The camera is comfortable to hold and the controls are well laid out. The zoom lever is immediately in front of the shutter release which is on top of the hand grip. The various modes are selected by means of the rotary mode dial on top of the main body of the camera while on the rear of the camera, to the right of the screen, are the various menu and function controls.
As well as automatic modes, among the other options is aperture priority and shutter priority for the more advanced amateur. There is also Movie mode for video capture and Panorama mode which enables the user to take a sequence of shots and stitch them together into a panoramic photo. The menu and function buttons are clearly laid out to provide access to the various flash modes, the macro function and the self-timer.
To start with one is likely to use the auto modes where the camera’s intelligence is in charge to ensure one get reasonable results. In the Auto Scene Mode different scenarios such as landscape, night landscape, portrait, night portrait and Macro modes are detected automatically and appropriate settings selected automatically. Then, in due course, with experience, one can to adjust a number of parameters to obtain enhanced results or artistic effects. Face, smile and blink detection are incorporated all of which can help avoid a number of those near-miss snap shots.

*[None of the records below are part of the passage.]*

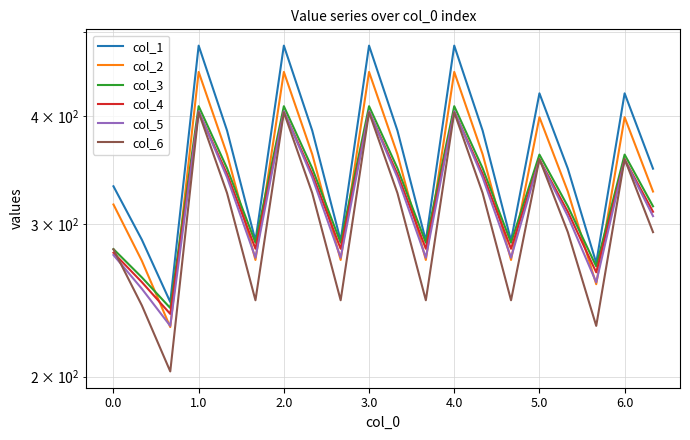

What is the spread (max minus min) of values at 17?

41.7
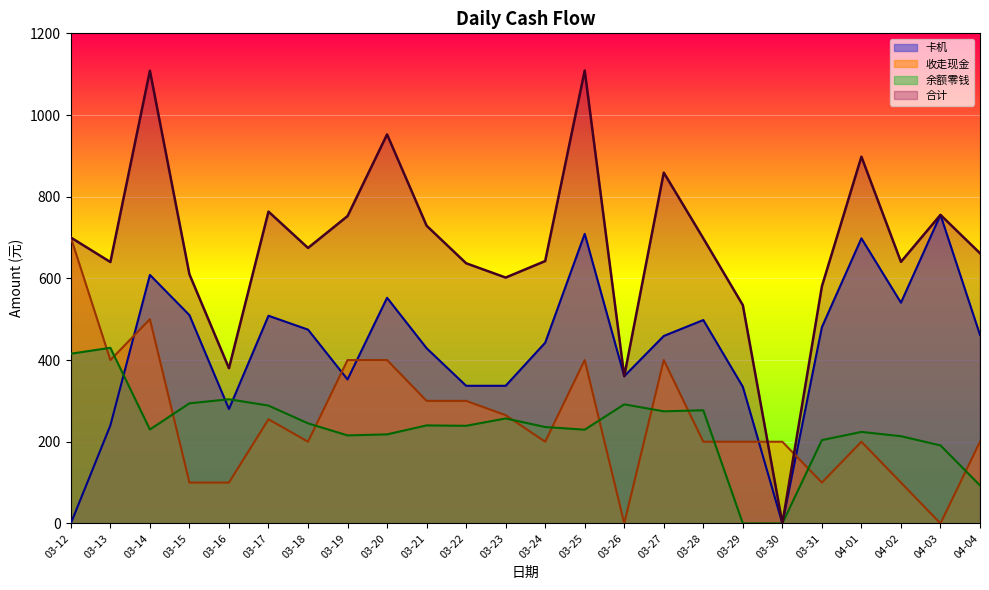

At which label is 卡机 closest to 377?

03-26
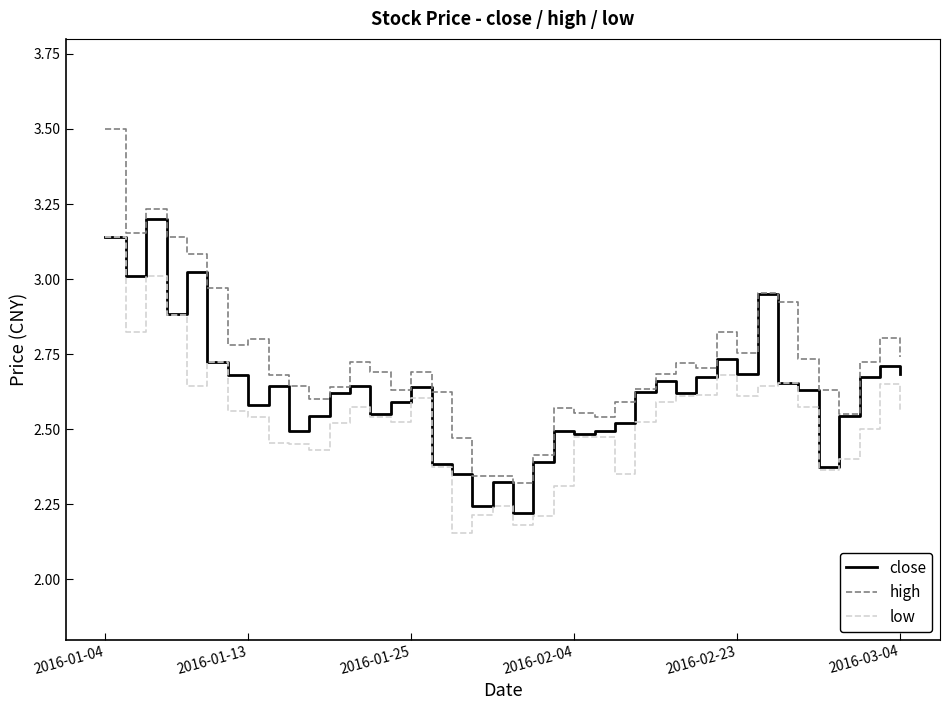

True or false: low and high intersect in this chart.

False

One of the unusual, but useful, features is that when changing the image quality setting from the maximum 14.1Mpixel, there is guidance as to what size prints can be made from the various resolution settings. For example, it indicates that 5Mpixel is adequate for an A4 print.
Image files are stored on an SD/SDHC card (not supplied) and the camera runs on four AA batteries (supplied). However, if one intends to make heavy use of the camera, it may make sense to use rechargeable batteries.
With this camera GE is targeting those users who want to move on from point and press but are not prepared to go for the bigger, better and more expensive SLR option. Some may find that it all they need while others may feel that it is a stepping stone as they want to get more involved in photography. As a concession to the fashion conscious, it is available in white in addition to the more usual black. Even though the camera is obviously a compromise it will nevertheless tick a great many boxes and is good value at around £120 on Amazon.